Some affiliates are just better at negotiating. Some affiliates are able to drive so much traffic and sales to a merchant that this business needs to
be fought for and won by the merchant. As a result, merchants' affiliate programs must have a way for the merchant to find and sufficiently compensate
those affiliates that can really contribute to sales. At the same time, those affiliates that are not as good at negotiating, even if they do drive
as large or even larger sale volumes, should not receive as an attractive compensation structure. This commission "gap" will allow the merchant to fund
those hard-to-please affiliates and keep them happy bringing signficant sales to the merchant.
6. Affiliates should have direct links to the merchant.
Once a merchant finds a number of different affiliates, the merchant should do everything to signficantly leverage those affiliate links. One way
to leverage these links is to obtain the best possible Google PageRank. An excellent PageRank has potential to generate a tremendous amount of
search traffic, all of which is free. If your affiliate program creates links that redirect through their site, you will not get the same
PageRank benefit; and it could result is tremendous loss of sales. The right way to track affiliate clicks is via the tag on the URL going directly
to the merchant instead of a redirect.

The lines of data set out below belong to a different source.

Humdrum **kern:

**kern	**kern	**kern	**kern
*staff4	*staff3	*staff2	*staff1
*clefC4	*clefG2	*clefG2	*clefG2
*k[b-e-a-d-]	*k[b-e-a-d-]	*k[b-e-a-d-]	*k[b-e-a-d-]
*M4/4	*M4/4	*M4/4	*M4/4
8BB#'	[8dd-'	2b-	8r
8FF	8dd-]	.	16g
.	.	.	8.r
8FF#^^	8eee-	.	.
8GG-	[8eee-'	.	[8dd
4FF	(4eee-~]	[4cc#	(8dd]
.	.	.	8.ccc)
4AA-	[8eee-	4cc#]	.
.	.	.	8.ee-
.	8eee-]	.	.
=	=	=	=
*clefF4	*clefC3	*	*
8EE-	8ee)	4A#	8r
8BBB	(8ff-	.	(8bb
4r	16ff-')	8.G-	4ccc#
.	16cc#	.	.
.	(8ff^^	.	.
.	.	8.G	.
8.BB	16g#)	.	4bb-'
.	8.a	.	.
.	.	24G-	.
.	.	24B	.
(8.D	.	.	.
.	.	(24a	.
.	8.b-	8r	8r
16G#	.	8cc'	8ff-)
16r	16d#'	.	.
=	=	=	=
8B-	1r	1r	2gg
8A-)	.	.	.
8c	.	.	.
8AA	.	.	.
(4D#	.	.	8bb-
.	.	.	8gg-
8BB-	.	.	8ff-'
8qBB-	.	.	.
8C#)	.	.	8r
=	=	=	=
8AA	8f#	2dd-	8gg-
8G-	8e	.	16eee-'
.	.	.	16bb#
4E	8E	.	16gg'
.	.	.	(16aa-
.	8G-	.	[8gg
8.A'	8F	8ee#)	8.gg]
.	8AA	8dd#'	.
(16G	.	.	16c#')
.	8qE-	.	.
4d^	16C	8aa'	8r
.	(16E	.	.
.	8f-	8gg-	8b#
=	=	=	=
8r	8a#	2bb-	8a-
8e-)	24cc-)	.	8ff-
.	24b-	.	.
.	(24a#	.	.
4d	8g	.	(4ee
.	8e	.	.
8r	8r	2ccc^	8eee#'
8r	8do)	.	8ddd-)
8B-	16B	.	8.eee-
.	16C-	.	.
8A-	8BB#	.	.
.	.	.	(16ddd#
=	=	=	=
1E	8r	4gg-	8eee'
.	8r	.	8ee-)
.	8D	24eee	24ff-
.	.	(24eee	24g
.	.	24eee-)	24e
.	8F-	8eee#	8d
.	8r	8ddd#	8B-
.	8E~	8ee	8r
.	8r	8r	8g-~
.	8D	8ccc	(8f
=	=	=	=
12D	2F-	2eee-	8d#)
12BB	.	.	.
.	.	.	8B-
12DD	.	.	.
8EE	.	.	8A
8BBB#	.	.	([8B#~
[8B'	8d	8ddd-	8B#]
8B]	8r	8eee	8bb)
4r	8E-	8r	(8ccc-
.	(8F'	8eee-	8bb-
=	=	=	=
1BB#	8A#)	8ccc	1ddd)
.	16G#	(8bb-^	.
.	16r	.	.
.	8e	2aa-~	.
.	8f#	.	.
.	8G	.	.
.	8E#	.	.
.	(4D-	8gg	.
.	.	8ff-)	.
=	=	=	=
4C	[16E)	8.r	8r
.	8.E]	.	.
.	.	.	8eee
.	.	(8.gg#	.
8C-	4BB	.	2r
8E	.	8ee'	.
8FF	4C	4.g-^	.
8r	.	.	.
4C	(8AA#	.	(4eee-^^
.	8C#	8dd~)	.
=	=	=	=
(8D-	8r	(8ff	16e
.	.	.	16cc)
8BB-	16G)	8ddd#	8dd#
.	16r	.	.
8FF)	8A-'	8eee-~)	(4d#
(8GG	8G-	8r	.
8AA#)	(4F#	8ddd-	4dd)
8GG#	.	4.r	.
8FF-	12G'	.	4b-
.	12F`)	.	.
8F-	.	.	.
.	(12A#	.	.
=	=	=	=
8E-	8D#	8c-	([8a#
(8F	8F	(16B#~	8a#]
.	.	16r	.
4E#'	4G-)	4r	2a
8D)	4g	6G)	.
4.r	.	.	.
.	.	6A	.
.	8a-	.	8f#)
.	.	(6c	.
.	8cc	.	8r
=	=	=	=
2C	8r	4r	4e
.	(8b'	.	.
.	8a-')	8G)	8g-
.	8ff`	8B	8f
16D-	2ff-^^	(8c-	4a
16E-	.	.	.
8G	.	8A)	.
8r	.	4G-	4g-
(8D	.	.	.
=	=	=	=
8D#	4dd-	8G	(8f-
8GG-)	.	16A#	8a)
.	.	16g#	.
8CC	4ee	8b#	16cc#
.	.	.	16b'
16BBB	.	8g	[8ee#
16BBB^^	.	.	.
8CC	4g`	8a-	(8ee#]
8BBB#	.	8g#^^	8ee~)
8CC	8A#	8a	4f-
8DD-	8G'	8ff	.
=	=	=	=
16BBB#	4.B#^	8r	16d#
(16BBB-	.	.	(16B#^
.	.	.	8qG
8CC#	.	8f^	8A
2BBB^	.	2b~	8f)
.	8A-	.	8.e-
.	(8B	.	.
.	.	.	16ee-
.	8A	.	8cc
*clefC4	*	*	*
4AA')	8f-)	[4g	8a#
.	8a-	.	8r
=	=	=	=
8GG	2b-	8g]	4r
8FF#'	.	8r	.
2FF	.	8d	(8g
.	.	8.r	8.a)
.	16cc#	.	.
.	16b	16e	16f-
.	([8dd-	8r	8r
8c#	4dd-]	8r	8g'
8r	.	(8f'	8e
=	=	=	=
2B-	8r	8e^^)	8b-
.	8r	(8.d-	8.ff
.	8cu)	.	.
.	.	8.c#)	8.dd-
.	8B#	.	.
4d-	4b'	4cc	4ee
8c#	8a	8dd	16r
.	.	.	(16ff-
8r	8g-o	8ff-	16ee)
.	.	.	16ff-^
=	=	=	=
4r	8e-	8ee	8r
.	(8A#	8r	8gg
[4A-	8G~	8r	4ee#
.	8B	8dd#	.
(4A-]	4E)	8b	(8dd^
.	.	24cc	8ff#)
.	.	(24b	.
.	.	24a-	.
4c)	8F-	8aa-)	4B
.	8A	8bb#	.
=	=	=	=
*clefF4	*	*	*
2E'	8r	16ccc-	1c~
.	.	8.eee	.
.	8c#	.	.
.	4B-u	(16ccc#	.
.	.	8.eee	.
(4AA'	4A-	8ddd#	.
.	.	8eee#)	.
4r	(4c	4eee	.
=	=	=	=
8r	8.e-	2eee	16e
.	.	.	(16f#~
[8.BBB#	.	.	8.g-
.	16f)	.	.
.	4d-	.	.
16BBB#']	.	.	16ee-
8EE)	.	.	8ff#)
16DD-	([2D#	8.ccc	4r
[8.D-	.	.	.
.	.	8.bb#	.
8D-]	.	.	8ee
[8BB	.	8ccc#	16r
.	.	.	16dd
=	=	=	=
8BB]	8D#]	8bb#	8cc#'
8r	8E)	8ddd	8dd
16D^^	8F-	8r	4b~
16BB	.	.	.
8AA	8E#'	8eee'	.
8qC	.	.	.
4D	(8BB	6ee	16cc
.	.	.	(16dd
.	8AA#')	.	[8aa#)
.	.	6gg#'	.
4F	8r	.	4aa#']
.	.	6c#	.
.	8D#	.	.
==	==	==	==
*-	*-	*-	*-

Better yet, affiliate clicks should be tracked via the Referrer field for those affiliates that have a consistent
domain from which they generate traffic.
7. All affiliate programs should generate 2nd-tier commissions.
2nd-tier commissions reward affiliates for finding
other affiliates. There are many affiliates who are simply not in the community of potential consumers but instead, are in the community of other
affiliates. Typically, those sites that offer 2nd-tier programs will pay 10% of all 1st-tier affiliate revenues to those 2nd-tier affiliates who have
found the 1st-tier affiliates. Thuis will allow more excitement, more discussion, more promotion of your affiliate program. Everything your program
can do to allow you to get above the Internet "noise level" is important. 2nd-tier affiliate programs will get your program beyond the 1st-only-tier
programs.
Gene Kavner, Former World-Wide Director, Amazon Associates Affiliate Program, 2005-2006.